* The problem: Starting with the line that contains "common name: Yellow bluestem" and continuing through the last of the rows below, write those lines out again with "phylum" swapped for "division" and nothing else changed.

**** Records shown

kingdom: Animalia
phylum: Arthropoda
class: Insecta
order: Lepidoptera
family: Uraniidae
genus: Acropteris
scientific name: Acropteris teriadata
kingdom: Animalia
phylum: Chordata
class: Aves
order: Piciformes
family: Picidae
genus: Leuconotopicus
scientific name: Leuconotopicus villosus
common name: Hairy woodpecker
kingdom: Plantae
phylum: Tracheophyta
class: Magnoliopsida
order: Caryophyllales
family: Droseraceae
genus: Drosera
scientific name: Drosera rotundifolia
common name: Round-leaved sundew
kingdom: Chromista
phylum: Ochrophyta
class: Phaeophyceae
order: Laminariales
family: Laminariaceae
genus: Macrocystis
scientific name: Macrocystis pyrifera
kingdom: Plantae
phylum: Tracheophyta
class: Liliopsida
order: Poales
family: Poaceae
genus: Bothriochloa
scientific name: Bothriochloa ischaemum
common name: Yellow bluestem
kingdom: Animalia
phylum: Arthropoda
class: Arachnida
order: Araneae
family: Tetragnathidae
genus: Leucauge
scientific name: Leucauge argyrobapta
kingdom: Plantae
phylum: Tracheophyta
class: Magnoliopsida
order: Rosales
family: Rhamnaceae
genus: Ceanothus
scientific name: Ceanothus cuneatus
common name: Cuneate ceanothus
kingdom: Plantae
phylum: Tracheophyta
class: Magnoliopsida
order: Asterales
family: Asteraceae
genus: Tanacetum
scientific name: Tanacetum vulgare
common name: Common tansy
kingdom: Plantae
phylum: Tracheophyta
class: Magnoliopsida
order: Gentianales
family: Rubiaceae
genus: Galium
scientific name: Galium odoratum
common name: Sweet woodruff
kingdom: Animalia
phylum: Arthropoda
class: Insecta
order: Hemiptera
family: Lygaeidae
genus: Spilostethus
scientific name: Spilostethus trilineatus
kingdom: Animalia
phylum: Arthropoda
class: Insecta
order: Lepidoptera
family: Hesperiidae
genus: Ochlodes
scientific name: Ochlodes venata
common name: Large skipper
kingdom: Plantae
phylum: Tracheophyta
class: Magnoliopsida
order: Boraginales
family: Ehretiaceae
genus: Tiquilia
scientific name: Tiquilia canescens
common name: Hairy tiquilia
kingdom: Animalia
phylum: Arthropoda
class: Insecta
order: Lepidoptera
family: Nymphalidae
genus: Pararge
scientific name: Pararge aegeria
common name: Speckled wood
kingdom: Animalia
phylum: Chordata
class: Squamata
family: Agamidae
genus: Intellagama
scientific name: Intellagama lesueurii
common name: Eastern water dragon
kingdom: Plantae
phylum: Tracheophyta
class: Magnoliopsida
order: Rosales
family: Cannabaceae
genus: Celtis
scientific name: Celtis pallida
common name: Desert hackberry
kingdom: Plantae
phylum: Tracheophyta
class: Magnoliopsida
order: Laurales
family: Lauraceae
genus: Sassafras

********

* Task answer:
common name: Yellow bluestem
kingdom: Animalia
division: Arthropoda
class: Arachnida
order: Araneae
family: Tetragnathidae
genus: Leucauge
scientific name: Leucauge argyrobapta
kingdom: Plantae
division: Tracheophyta
class: Magnoliopsida
order: Rosales
family: Rhamnaceae
genus: Ceanothus
scientific name: Ceanothus cuneatus
common name: Cuneate ceanothus
kingdom: Plantae
division: Tracheophyta
class: Magnoliopsida
order: Asterales
family: Asteraceae
genus: Tanacetum
scientific name: Tanacetum vulgare
common name: Common tansy
kingdom: Plantae
division: Tracheophyta
class: Magnoliopsida
order: Gentianales
family: Rubiaceae
genus: Galium
scientific name: Galium odoratum
common name: Sweet woodruff
kingdom: Animalia
division: Arthropoda
class: Insecta
order: Hemiptera
family: Lygaeidae
genus: Spilostethus
scientific name: Spilostethus trilineatus
kingdom: Animalia
division: Arthropoda
class: Insecta
order: Lepidoptera
family: Hesperiidae
genus: Ochlodes
scientific name: Ochlodes venata
common name: Large skipper
kingdom: Plantae
division: Tracheophyta
class: Magnoliopsida
order: Boraginales
family: Ehretiaceae
genus: Tiquilia
scientific name: Tiquilia canescens
common name: Hairy tiquilia
kingdom: Animalia
division: Arthropoda
class: Insecta
order: Lepidoptera
family: Nymphalidae
genus: Pararge
scientific name: Pararge aegeria
common name: Speckled wood
kingdom: Animalia
division: Chordata
class: Squamata
family: Agamidae
genus: Intellagama
scientific name: Intellagama lesueurii
common name: Eastern water dragon
kingdom: Plantae
division: Tracheophyta
class: Magnoliopsida
order: Rosales
family: Cannabaceae
genus: Celtis
scientific name: Celtis pallida
common name: Desert hackberry
kingdom: Plantae
division: Tracheophyta
class: Magnoliopsida
order: Laurales
family: Lauraceae
genus: Sassafras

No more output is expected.